(Information supplied begins)
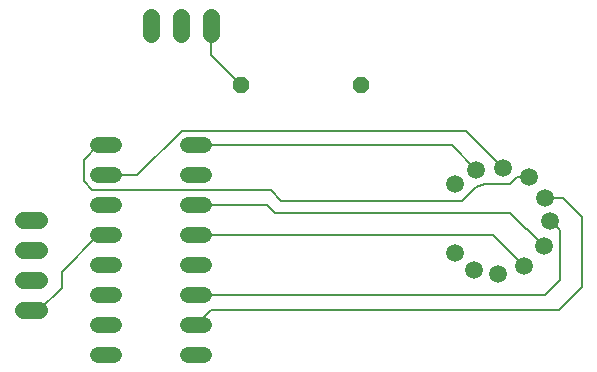
<source format=gbr>
G04 EAGLE Gerber RS-274X export*
G75*
%MOMM*%
%FSLAX34Y34*%
%LPD*%
%INBottom Copper*%
%IPPOS*%
%AMOC8*
5,1,8,0,0,1.08239X$1,22.5*%
G01*
%ADD10C,1.422400*%
%ADD11C,1.320800*%
%ADD12P,1.429621X8X202.500000*%
%ADD13C,1.508000*%
%ADD14C,0.152400*%


D10*
X146812Y368300D02*
X132588Y368300D01*
X132588Y393700D02*
X146812Y393700D01*
X146812Y419100D02*
X132588Y419100D01*
X132588Y444500D02*
X146812Y444500D01*
X241300Y602488D02*
X241300Y616712D01*
X266700Y616712D02*
X266700Y602488D01*
X292100Y602488D02*
X292100Y616712D01*
D11*
X209804Y508000D02*
X196596Y508000D01*
X196596Y482600D02*
X209804Y482600D01*
X209804Y355600D02*
X196596Y355600D01*
X196596Y330200D02*
X209804Y330200D01*
X209804Y457200D02*
X196596Y457200D01*
X196596Y431800D02*
X209804Y431800D01*
X209804Y381000D02*
X196596Y381000D01*
X196596Y406400D02*
X209804Y406400D01*
X272796Y330200D02*
X286004Y330200D01*
X286004Y355600D02*
X272796Y355600D01*
X272796Y381000D02*
X286004Y381000D01*
X286004Y406400D02*
X272796Y406400D01*
X272796Y431800D02*
X286004Y431800D01*
X286004Y457200D02*
X272796Y457200D01*
X272796Y482600D02*
X286004Y482600D01*
X286004Y508000D02*
X272796Y508000D01*
D12*
X419100Y558800D03*
X317500Y558800D03*
D13*
X561702Y481157D03*
X575262Y463784D03*
X579434Y444158D03*
X573916Y422472D03*
X556876Y406126D03*
X535293Y398941D03*
X514331Y402276D03*
X498567Y416582D03*
X498504Y475513D03*
X516849Y486943D03*
X539238Y489106D03*
D14*
X196596Y431800D02*
X165862Y401066D01*
X165862Y387350D01*
X146812Y368300D01*
X139700Y368300D01*
X196596Y431800D02*
X203200Y431800D01*
X317500Y558800D02*
X292100Y584200D01*
X292100Y602488D02*
X292100Y609600D01*
X292100Y602488D02*
X292100Y584200D01*
X495792Y508000D02*
X516849Y486943D01*
X495792Y508000D02*
X286004Y508000D01*
X279400Y508000D01*
X507898Y520446D02*
X539238Y489106D01*
X507898Y520446D02*
X267641Y520446D01*
X209804Y482600D02*
X203200Y482600D01*
X209804Y482600D02*
X229795Y482600D01*
X267641Y520446D01*
X551430Y481157D02*
X561702Y481157D01*
X551430Y481157D02*
X545137Y474864D01*
X524385Y474864D01*
X516272Y473139D01*
X504403Y461271D01*
X351529Y461271D01*
X203200Y508000D02*
X196596Y508000D01*
X184150Y495554D01*
X184150Y477445D01*
X191441Y470154D01*
X292354Y470154D01*
X342646Y470154D01*
X351529Y461271D01*
X586467Y368300D02*
X606602Y388435D01*
X586467Y368300D02*
X292100Y368300D01*
X279400Y355600D01*
X606602Y388435D02*
X606602Y447498D01*
X590316Y463784D02*
X575262Y463784D01*
X590316Y463784D02*
X606602Y447498D01*
X587298Y436294D02*
X579434Y444158D01*
X587298Y436294D02*
X587298Y393700D01*
X574598Y381000D01*
X279400Y381000D01*
X559345Y437043D02*
X573916Y422472D01*
X559345Y437043D02*
X558715Y437043D01*
X545121Y450638D01*
X346299Y450638D01*
X339653Y457200D02*
X279400Y457200D01*
X339653Y457200D02*
X346257Y450596D01*
X346299Y450638D01*
X531202Y431800D02*
X556876Y406126D01*
X531202Y431800D02*
X286004Y431800D01*
X279400Y431800D01*
M02*

</source>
(Information supplied ends)
▶ _Exercise goal_
Copy the material shown above in full and exactly. Skip the pictures.

▶ _Response to this task_
<source format=gbr>
G04 EAGLE Gerber RS-274X export*
G75*
%MOMM*%
%FSLAX34Y34*%
%LPD*%
%INBottom Copper*%
%IPPOS*%
%AMOC8*
5,1,8,0,0,1.08239X$1,22.5*%
G01*
%ADD10C,1.422400*%
%ADD11C,1.320800*%
%ADD12P,1.429621X8X202.500000*%
%ADD13C,1.508000*%
%ADD14C,0.152400*%


D10*
X146812Y368300D02*
X132588Y368300D01*
X132588Y393700D02*
X146812Y393700D01*
X146812Y419100D02*
X132588Y419100D01*
X132588Y444500D02*
X146812Y444500D01*
X241300Y602488D02*
X241300Y616712D01*
X266700Y616712D02*
X266700Y602488D01*
X292100Y602488D02*
X292100Y616712D01*
D11*
X209804Y508000D02*
X196596Y508000D01*
X196596Y482600D02*
X209804Y482600D01*
X209804Y355600D02*
X196596Y355600D01*
X196596Y330200D02*
X209804Y330200D01*
X209804Y457200D02*
X196596Y457200D01*
X196596Y431800D02*
X209804Y431800D01*
X209804Y381000D02*
X196596Y381000D01*
X196596Y406400D02*
X209804Y406400D01*
X272796Y330200D02*
X286004Y330200D01*
X286004Y355600D02*
X272796Y355600D01*
X272796Y381000D02*
X286004Y381000D01*
X286004Y406400D02*
X272796Y406400D01*
X272796Y431800D02*
X286004Y431800D01*
X286004Y457200D02*
X272796Y457200D01*
X272796Y482600D02*
X286004Y482600D01*
X286004Y508000D02*
X272796Y508000D01*
D12*
X419100Y558800D03*
X317500Y558800D03*
D13*
X561702Y481157D03*
X575262Y463784D03*
X579434Y444158D03*
X573916Y422472D03*
X556876Y406126D03*
X535293Y398941D03*
X514331Y402276D03*
X498567Y416582D03*
X498504Y475513D03*
X516849Y486943D03*
X539238Y489106D03*
D14*
X196596Y431800D02*
X165862Y401066D01*
X165862Y387350D01*
X146812Y368300D01*
X139700Y368300D01*
X196596Y431800D02*
X203200Y431800D01*
X317500Y558800D02*
X292100Y584200D01*
X292100Y602488D02*
X292100Y609600D01*
X292100Y602488D02*
X292100Y584200D01*
X495792Y508000D02*
X516849Y486943D01*
X495792Y508000D02*
X286004Y508000D01*
X279400Y508000D01*
X507898Y520446D02*
X539238Y489106D01*
X507898Y520446D02*
X267641Y520446D01*
X209804Y482600D02*
X203200Y482600D01*
X209804Y482600D02*
X229795Y482600D01*
X267641Y520446D01*
X551430Y481157D02*
X561702Y481157D01*
X551430Y481157D02*
X545137Y474864D01*
X524385Y474864D01*
X516272Y473139D01*
X504403Y461271D01*
X351529Y461271D01*
X203200Y508000D02*
X196596Y508000D01*
X184150Y495554D01*
X184150Y477445D01*
X191441Y470154D01*
X292354Y470154D01*
X342646Y470154D01*
X351529Y461271D01*
X586467Y368300D02*
X606602Y388435D01*
X586467Y368300D02*
X292100Y368300D01*
X279400Y355600D01*
X606602Y388435D02*
X606602Y447498D01*
X590316Y463784D02*
X575262Y463784D01*
X590316Y463784D02*
X606602Y447498D01*
X587298Y436294D02*
X579434Y444158D01*
X587298Y436294D02*
X587298Y393700D01*
X574598Y381000D01*
X279400Y381000D01*
X559345Y437043D02*
X573916Y422472D01*
X559345Y437043D02*
X558715Y437043D01*
X545121Y450638D01*
X346299Y450638D01*
X339653Y457200D02*
X279400Y457200D01*
X339653Y457200D02*
X346257Y450596D01*
X346299Y450638D01*
X531202Y431800D02*
X556876Y406126D01*
X531202Y431800D02*
X286004Y431800D01*
X279400Y431800D01*
M02*

</source>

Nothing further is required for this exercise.